Is anyone received an offer letter from HCT, UAE to start in this August? I have passed my interview a few weeks earlier....:fingerscrossed:


----------



## tauseefcasvab

hi,
have you already received an offer letter from HCT?
I am also waiting for the same


----------



## UAE bahi

No i didn't get it. When was your interview and when did they communicate with you about the interview result.


----------



## tauseefcasvab

send me email my address is /snip/


----------



## BedouGirl

tauseefcasvab said:


> send me email my address is /snip/


Posting personal contact details on the forum is not permitted. Please use the PM facility.


----------



## tauseefcasvab

Thanks for info. I am unable to see any PM function. Am I still not permitted to use this facility?
Can I edit or delete my post? how it works??
Thanks again


----------



## BedouGirl

tauseefcasvab said:


> Thanks for info. I am unable to see any PM function. Am I still not permitted to use this facility? Can I edit or delete my post? how it works?? Thanks again


You've made seven posts so you can. Check your profile page, you'll find it there. Or click on the profile of the person you want to send the message to and you will see send a PM.


----------



## tauseefcasvab

As per my experience so far, HCT has got one of the best HR team. They are very efficient professional and polite.


----------



## Peripatetic50

It is now June. Have you received your letter? The Vice Chancellor was being replaced not too long ago which resulted in several administrative changes. Also, keep in mind Ramadan began June 18 so folks are working reduced hours. To get the real "skinny" on HCT, I recommend that you go to Dave's eslcafe website and click on STUFF FOR TEACHERS. Then International Teacher Forum where countries are arranged in alpha order by continent. You can read all about HCT there. Lots of changes are happening. I taught there several years. 
Regards, P50


----------



## UAE bahi

Peripatetic50 said:


> It is now June. Have you received your letter? The Vice Chancellor was being replaced not too long ago which resulted in several administrative changes. Also, keep in mind Ramadan began June 18 so folks are working reduced hours.
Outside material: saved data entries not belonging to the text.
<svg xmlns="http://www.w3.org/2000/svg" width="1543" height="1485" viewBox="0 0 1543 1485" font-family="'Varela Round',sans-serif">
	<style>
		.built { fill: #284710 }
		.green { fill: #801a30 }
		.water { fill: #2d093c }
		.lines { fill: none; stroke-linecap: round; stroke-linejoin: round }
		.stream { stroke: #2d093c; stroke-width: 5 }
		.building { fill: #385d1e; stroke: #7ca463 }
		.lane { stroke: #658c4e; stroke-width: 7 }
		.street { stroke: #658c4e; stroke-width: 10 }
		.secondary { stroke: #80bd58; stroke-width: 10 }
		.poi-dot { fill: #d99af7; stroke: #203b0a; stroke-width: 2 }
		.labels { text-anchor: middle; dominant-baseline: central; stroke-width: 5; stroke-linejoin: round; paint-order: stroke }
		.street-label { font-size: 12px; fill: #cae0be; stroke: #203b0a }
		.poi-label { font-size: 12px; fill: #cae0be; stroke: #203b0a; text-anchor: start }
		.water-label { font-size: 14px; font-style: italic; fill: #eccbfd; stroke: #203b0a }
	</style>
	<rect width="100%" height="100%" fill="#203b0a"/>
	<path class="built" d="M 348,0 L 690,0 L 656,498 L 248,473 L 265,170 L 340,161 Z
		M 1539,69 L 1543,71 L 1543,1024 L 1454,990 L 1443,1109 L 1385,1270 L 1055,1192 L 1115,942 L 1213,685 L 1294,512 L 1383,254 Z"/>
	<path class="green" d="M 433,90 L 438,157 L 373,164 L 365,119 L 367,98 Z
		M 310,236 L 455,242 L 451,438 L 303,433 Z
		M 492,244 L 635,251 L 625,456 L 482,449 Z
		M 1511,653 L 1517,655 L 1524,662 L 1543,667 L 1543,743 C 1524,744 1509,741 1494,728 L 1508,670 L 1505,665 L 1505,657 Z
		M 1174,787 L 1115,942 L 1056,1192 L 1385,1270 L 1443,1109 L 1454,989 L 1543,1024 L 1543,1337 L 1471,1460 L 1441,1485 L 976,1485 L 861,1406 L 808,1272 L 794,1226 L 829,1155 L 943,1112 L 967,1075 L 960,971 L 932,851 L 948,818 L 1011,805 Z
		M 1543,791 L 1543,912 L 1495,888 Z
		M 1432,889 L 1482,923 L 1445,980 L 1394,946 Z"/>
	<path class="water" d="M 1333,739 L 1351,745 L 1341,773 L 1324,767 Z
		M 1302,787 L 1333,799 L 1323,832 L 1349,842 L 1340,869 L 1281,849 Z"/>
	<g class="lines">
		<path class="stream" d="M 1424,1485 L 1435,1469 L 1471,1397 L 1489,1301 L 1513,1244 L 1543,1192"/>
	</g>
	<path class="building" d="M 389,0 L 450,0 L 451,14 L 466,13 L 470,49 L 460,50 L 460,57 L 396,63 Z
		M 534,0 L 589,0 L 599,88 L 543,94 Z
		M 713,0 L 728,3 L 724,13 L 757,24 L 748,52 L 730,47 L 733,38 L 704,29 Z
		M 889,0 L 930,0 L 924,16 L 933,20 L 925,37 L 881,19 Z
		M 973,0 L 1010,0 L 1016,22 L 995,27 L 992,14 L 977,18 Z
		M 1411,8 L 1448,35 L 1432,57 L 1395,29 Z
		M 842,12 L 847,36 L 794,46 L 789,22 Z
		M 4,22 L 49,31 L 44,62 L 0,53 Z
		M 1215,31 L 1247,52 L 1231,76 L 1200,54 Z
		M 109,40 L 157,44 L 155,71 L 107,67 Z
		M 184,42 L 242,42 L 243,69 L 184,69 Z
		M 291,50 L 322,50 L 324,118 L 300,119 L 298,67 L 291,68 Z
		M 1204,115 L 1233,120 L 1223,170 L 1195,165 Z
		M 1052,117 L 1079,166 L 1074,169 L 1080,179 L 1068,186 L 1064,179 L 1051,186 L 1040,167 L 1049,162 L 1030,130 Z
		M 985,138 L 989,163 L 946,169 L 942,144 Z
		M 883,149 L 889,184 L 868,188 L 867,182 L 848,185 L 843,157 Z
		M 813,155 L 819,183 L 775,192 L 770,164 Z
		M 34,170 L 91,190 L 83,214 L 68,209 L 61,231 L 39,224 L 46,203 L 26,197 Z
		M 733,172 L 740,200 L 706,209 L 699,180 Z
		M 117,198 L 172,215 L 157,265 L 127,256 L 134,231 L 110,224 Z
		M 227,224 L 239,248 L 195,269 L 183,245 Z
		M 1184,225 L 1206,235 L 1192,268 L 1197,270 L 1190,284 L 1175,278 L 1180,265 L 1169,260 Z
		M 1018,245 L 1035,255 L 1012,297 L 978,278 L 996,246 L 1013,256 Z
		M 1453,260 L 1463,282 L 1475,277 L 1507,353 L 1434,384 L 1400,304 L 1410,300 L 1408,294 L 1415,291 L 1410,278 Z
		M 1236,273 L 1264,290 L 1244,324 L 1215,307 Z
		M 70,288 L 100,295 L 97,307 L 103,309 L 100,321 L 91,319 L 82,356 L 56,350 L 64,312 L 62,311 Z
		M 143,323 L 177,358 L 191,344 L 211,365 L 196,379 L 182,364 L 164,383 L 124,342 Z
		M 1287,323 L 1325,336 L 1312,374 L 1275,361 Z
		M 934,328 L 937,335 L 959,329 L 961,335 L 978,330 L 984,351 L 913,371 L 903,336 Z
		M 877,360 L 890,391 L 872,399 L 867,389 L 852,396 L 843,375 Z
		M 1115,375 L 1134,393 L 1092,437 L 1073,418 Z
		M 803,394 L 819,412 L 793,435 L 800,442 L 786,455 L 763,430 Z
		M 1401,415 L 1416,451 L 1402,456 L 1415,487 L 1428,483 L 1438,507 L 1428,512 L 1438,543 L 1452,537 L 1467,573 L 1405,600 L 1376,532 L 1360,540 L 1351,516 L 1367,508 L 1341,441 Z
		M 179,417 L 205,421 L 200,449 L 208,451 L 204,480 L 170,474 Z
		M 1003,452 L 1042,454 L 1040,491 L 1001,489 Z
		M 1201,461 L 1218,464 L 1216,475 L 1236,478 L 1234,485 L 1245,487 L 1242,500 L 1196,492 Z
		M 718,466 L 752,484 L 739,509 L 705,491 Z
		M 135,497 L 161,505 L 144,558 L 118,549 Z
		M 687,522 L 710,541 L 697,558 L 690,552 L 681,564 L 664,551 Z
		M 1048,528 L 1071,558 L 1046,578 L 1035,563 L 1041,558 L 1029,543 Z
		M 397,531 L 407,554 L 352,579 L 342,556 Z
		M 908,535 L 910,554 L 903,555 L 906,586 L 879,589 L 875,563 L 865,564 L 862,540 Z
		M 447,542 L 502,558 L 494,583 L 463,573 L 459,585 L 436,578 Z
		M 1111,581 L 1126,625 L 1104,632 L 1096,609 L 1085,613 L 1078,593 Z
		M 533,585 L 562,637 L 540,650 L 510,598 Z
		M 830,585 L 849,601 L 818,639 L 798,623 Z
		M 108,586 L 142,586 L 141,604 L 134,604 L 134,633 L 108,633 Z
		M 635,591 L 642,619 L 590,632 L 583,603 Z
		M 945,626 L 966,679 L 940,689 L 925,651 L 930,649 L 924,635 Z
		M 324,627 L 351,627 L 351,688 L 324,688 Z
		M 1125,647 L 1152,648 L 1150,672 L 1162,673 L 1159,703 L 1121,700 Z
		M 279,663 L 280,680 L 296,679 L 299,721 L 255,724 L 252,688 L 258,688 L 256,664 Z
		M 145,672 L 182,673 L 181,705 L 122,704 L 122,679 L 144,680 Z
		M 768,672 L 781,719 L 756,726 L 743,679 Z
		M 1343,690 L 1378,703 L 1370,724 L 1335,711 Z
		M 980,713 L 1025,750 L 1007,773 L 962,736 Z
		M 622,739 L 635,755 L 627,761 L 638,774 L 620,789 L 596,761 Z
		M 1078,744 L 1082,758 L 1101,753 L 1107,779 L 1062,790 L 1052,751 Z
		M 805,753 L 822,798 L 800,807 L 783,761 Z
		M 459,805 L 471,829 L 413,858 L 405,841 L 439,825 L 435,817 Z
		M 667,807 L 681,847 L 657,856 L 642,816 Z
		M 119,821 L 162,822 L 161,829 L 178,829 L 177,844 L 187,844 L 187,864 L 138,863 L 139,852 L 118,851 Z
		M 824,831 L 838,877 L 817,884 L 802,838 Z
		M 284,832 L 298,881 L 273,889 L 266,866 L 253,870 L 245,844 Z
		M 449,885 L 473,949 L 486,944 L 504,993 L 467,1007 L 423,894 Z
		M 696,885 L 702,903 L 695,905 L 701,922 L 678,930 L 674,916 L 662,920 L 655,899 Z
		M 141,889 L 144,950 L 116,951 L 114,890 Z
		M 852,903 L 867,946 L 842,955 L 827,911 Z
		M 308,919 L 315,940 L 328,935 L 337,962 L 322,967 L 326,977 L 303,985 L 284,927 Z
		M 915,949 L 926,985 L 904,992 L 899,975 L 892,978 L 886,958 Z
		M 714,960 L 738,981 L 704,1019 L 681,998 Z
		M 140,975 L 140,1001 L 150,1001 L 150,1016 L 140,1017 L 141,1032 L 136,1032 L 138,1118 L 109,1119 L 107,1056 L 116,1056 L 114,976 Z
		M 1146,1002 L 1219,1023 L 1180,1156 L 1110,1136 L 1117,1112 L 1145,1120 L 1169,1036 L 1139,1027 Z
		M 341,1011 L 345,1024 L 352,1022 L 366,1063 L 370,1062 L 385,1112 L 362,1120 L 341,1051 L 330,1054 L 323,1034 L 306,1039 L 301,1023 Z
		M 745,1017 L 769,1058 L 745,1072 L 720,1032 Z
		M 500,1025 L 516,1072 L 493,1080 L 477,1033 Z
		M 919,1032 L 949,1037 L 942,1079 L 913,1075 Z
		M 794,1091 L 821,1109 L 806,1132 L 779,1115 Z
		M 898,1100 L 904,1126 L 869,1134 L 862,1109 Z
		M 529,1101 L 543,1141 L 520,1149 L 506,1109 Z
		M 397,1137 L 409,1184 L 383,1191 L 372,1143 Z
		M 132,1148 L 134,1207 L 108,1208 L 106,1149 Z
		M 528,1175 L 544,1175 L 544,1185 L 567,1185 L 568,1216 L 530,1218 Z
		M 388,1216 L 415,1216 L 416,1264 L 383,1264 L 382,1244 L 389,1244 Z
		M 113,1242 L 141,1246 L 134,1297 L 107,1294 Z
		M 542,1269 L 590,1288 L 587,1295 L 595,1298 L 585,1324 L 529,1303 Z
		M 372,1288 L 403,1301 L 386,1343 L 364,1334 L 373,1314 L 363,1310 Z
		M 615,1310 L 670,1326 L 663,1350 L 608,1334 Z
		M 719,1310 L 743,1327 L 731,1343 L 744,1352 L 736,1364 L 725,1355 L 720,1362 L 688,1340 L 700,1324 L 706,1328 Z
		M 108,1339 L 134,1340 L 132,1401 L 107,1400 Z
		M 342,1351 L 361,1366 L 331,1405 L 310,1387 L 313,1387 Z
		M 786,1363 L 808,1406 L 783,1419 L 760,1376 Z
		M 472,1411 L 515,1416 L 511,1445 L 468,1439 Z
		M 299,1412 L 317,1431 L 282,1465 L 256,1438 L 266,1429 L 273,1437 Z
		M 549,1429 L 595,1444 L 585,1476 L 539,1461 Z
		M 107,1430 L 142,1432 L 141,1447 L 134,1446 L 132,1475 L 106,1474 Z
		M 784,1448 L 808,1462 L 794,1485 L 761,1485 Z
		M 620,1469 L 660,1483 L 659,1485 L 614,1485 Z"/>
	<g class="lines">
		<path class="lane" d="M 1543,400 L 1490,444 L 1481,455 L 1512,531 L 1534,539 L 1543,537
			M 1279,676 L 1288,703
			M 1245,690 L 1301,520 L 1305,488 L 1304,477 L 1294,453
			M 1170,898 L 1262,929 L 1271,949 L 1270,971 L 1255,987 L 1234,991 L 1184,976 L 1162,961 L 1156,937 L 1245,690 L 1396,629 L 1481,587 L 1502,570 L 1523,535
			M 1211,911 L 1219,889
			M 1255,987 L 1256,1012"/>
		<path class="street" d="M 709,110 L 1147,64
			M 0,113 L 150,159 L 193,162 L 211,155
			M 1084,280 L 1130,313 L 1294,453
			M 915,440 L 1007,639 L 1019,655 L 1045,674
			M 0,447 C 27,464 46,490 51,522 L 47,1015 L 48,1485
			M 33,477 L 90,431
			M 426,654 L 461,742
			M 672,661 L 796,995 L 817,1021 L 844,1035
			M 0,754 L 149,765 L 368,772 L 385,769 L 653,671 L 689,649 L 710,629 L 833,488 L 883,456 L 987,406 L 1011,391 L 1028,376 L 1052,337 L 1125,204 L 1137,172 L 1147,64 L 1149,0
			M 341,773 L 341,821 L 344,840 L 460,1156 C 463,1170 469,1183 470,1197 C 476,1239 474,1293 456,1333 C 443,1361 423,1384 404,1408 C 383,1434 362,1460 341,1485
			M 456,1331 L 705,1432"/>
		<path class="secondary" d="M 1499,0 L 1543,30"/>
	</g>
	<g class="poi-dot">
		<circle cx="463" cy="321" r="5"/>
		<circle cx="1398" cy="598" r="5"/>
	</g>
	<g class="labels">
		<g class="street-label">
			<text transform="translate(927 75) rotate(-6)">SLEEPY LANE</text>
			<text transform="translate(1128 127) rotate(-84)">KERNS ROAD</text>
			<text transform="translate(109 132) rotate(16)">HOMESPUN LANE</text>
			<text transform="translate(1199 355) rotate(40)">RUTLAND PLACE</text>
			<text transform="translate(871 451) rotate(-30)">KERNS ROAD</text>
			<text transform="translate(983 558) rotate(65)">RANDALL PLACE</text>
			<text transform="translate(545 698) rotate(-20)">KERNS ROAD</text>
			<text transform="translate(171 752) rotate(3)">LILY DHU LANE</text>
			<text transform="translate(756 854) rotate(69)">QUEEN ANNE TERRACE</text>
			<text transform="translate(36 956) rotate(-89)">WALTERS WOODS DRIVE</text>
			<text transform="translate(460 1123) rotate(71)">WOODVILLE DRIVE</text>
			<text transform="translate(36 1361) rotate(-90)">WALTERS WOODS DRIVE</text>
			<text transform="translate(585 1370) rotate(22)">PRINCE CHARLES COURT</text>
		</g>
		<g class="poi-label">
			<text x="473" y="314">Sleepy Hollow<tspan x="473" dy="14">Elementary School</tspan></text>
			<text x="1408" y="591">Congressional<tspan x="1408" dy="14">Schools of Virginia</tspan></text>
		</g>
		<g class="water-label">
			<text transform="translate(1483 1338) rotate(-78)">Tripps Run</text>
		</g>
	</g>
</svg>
To get the real "skinny" on HCT, I recommend that you go to Dave's eslcafe website and click on STUFF FOR TEACHERS. Then International Teacher Forum where countries are arranged in alpha order by continent. You can read all about HCT there. Lots of changes are happening. I taught there several years.
> Regards, P50


Yep, i have already received the offer and ACCEPTED


----------



## lakhvera

UAE bahi said:


> Yep, i have already received the offer and ACCEPTED


How much time they took to issue the offer letter after the interview?


----------



## Peripatetic50

Hi, I can't recall exact time as that was in 2009 and HCT has undergone many changes. I only recall that I had applied in early March and received an offer letter in May. I would recommend that you visit eslcafe.com and scroll down to the UAE link to post your inquiry. More recent hires should be able to answer your question. Most of my former colleagues left, as HCT is not a desirable place to work any longer for many reasons. You will see when you visit eslcafe. Good luck.


----------



## Peripatetic50

Ok, I see I'm late in replying as you have received an offer. It's not an easy place to work and understand salaries have been slashed as well as benefits. Good luck and hope you have a gratifying experience.


----------